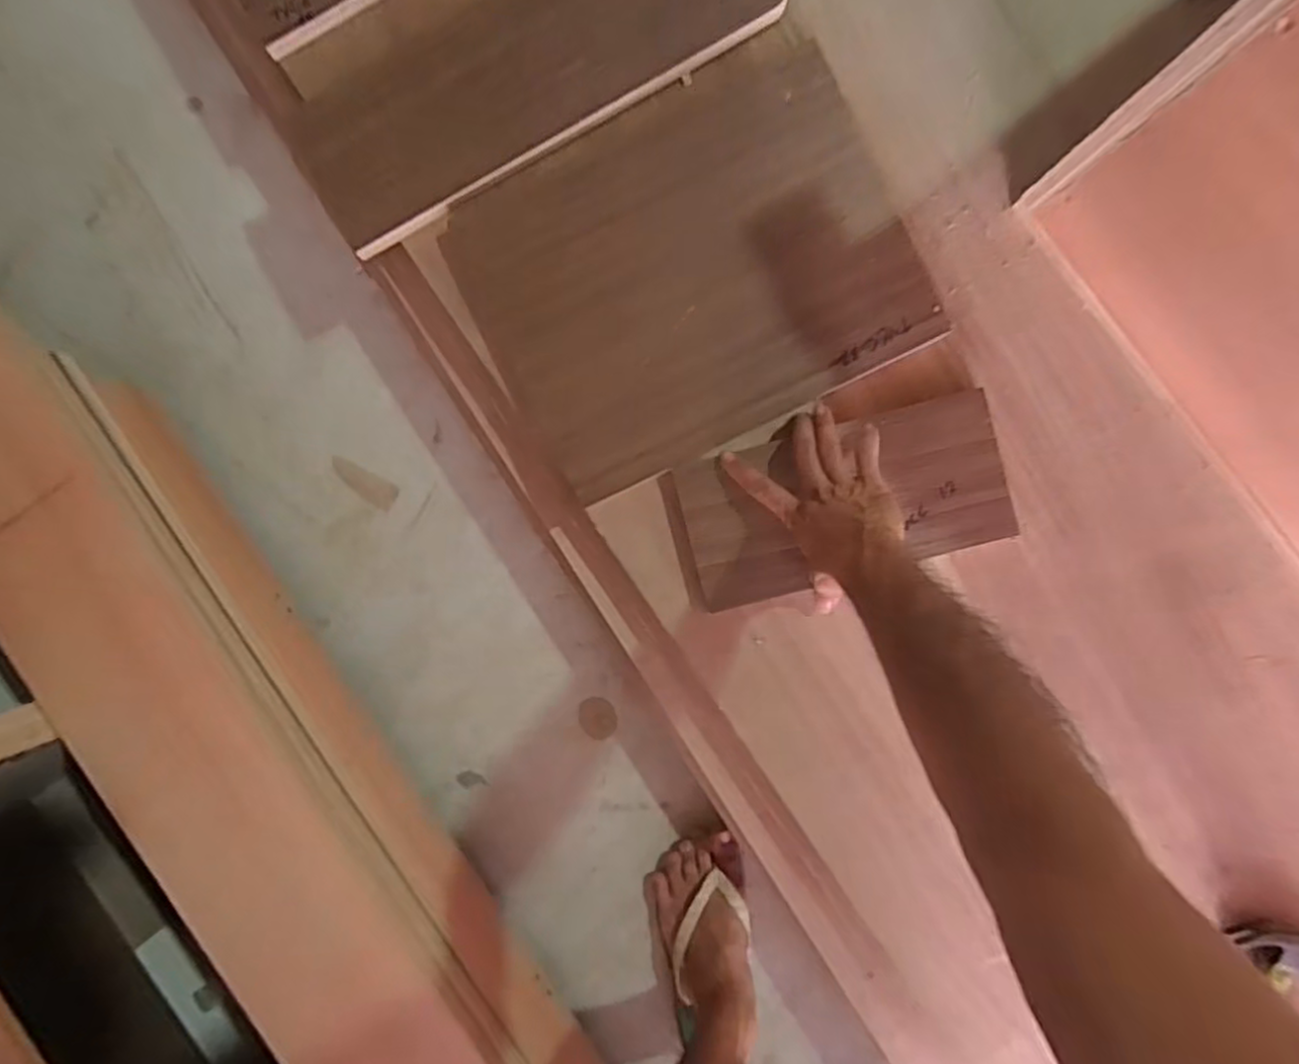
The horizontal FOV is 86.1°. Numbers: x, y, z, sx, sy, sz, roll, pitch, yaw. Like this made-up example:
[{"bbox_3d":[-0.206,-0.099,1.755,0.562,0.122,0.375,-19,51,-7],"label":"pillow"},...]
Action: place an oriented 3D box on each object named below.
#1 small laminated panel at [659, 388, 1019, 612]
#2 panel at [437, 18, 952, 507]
[{"bbox_3d":[0.179,-0.027,0.660,0.314,0.030,0.144,-13,91,1],"label":"small laminated panel"},{"bbox_3d":[0.038,-0.242,0.651,0.390,0.022,0.318,-28,91,2],"label":"panel"}]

WORK REQUIRED:
Output each record verbatim and leave out its pictures.

ANSWER SECTION:
The horizontal FOV is 86.1°. Numbers: x, y, z, sx, sy, sz, roll, pitch, yaw. Like this made-up example:
[{"bbox_3d":[-0.206,-0.099,1.755,0.562,0.122,0.375,-19,51,-7],"label":"pillow"},...]
Action: place an oriented 3D box on each object named below.
#1 small laminated panel at [659, 388, 1019, 612]
#2 panel at [437, 18, 952, 507]
[{"bbox_3d":[0.179,-0.027,0.660,0.314,0.030,0.144,-13,91,1],"label":"small laminated panel"},{"bbox_3d":[0.038,-0.242,0.651,0.390,0.022,0.318,-28,91,2],"label":"panel"}]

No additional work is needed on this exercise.